UNE IMPOSTURE DE LA SCIENCE ALLEMANDE [1].

En 1298, un sculpteur, dont le nom s’est perdu et qui ornait la cathédrale de Strasbourg, acheva une frise où l’on voyait la « procession Renard, » où l’on voyait la messe des morts célébrée par l’âne, le bœuf et le cerf. Le mort était ce grand farceur de Renard, qui faisait le mort et, un œil clos, mais l’autre ouvert, guettait le joli moment de sauter hors de son brancard. L’ours tendait le goupillon ; le loup portait la croix ; le lièvre tenait un cierge allumé ; la truie et le bouc étaient chargés du brancard ; la chienne avait une posture inquiétante. L’âne chantait : le chat, servant de lutrin, lui présentait le livre de sainte musique où le chanteur appuyait deux sabots. Le cerf était à l’autel et, auprès du calice nu, lisait l’office.

Cette étrange scène, et plus étrange à l’église, est bien exactement l’illustration de l’un de nos romans de Renard, de l’un des mieux contés, et des plus libres et obscènes par endroits.
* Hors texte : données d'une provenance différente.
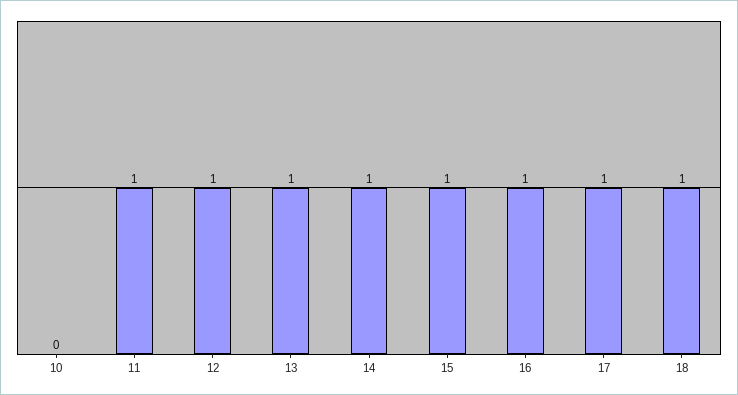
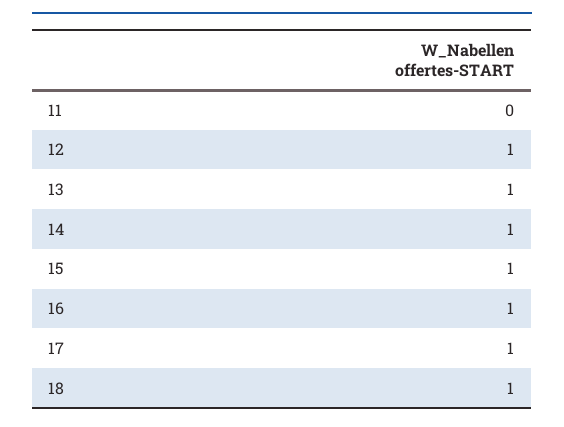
10: 0 -> none
11: 1 -> 0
Plus tard, et après la Réforme, on détruisit à la cathédrale de Strasbourg la procession Renard. Mais, pendant des siècles, elle n’avait scandalisé personne. Les prédicateurs du moyen âge empruntaient aux romans de Renard quelques-uns des « exemples » qu’ils aimaient à développer dans leurs sermons. Or, si nous lisons aujourd’hui ces romans, il nous semble que les prêtres et les moines, les cérémonies de la religion, les préceptes de la morale y sont pour le moins tournés à la plaisanterie. Sans doute n’avons-nous pas raison. Peut-être aussi avons-nous tort d’entendre mal cette plaisanterie. L’une des plus anciennes images de Renard et de son cortège funèbre,

  1. Le Roman de Renard, par Lucien Foulet (librairie Champion).